The aspirations of these mediocre men are not only dangerous to the rest of us, but profoundly banal. I suspect those two characteristics have a lot to do with one another as empathy requires a certain amount of imagination. As tainted with nationalism that the 20th century space race was, there was a sense that humanity had achieved something. In stark contrast, Musk, Bezos, and Branson only advance their own names and brands. What’s worse however, is the role the nation states have played in constructing the billionaire class to the detriment of their own citizens. Humanity hasn’t achieved anything here, and what these people did manage to carry out (with the help of huge government subsidies, despite this performance of rugged individualism) pales in comparison to what NASA and the Soviet Union were able to achieve 60 years ago, with a fraction of the computational power and knowledge.

As the media broadcasts these billionaire launches on all channels, while simultaneously singing their praises, I had to interrogate why I found those images so viscerally distasteful. I experienced just how I position the profane in relation to the sacred. Space—the night sky—exists as a sacred place to me. It is both external and internal to me.

I ascribe space a certain significance with regard to death. It’s as if I’ve buried loved ones there. I can’t touch these stars but can they now? And somehow I understand that everyone is always ever together, because I don’t feel the distance that their deaths would imply. They are in me, and we are all ever in space. I am not the only person to experience the night sky in this way. We’ve all looked up and felt that sense of awe.

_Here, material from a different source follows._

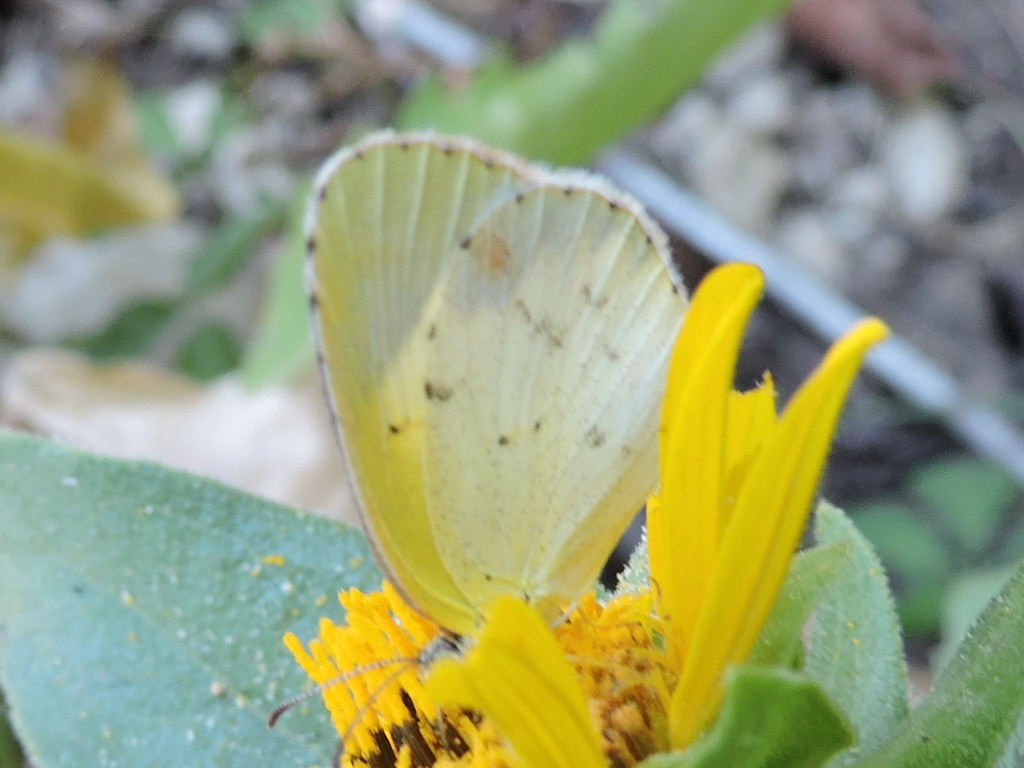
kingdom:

We are capable of imagining better futures

Here are some small drawings I made by pushing graphite powder around in search of an image. I’m trying to capture something of what I admire in sci-fi in general, but of the works of Frank Herbert, Ridley Scott, Ursula Le Guin, and Ben Marcus specifically. I masked off their edges, and distressed areas of the page. I did this to give the impression that they might be photographs or daguerrotypes brought back from distant, unreachable, times and places–an activity that is perhaps indistinguishable from excavating images out of the imagination.